Just like the vineyards of the Douro valley and the Atlantic forest in Brazil, the cork oak forests are a very special ecosystem, with an extremely delicate balance. They are only found in the Mediterranean basin (Algeria, Morocco), in the southern regions of the Iberian Peninsula under the influence of the Atlantic, like Portugal, which boasts the largest area of cork oaks in the world (730,000 hectares, nearly 33% of the total worldwide). Regarded as national heritage, cork oak forests have been legally protected since long (Decree-law 169/2001). It is forbidden to cut them down and there are incentives to plant and exploit them, an initiative in which Portugal has paved the way and been proved right, since today the use of cork to produce stoppers has become a hugely important industry, with Portugal being the world's leading exporter.


Cork oak forests account for 21% of Portugal's forested area and they supply over 50% of the cork consumed worldwide.
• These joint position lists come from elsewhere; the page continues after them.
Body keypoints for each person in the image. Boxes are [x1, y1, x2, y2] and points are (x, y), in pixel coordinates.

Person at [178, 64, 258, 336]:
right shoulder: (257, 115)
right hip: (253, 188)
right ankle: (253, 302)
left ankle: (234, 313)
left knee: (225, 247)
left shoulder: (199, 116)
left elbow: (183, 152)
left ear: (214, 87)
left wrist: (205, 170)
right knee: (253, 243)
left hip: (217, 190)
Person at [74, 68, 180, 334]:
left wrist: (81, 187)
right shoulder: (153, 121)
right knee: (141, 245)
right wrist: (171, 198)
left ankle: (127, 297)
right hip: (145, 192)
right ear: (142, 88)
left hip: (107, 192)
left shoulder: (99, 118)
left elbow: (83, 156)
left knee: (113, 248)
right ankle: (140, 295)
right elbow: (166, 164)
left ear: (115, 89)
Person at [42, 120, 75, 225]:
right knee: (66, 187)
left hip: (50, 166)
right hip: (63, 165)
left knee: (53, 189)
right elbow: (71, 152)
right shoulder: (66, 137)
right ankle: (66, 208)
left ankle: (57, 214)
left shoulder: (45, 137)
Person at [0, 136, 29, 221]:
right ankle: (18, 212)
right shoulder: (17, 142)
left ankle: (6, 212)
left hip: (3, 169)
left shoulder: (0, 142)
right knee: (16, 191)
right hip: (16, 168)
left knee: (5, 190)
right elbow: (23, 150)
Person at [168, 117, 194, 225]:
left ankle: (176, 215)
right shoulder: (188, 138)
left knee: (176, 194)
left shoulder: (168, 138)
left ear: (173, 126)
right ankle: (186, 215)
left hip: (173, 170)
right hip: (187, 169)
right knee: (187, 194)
Predominantly planted with the Quercus species, the forests also contain extensive areas of holm oak (Quercus Rotundifolia), small groves of Pyrenean oak (Quercus Pyrenaica) and, above all, cork oak (Quercus suber L).
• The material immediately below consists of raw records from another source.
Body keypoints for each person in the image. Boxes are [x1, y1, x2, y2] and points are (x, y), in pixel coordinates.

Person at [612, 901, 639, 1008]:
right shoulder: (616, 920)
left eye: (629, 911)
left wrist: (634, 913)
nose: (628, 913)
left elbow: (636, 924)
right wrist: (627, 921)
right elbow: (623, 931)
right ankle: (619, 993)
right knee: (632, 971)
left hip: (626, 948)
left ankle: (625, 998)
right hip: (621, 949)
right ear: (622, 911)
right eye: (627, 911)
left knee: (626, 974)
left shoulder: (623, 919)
It was only from the 18th century, with the start of the exploitation of cork, that the cork oak began to be viewed with the respect felt for and owed to one of the most traditional trees of Portugal. This was when selective thinning and low density techniques were introduced in the planted area to take advantage of the land for farming. Thanks to these initiatives, at the end of the 19th century the Portuguese cork oaks were regarded as the best treated in the world.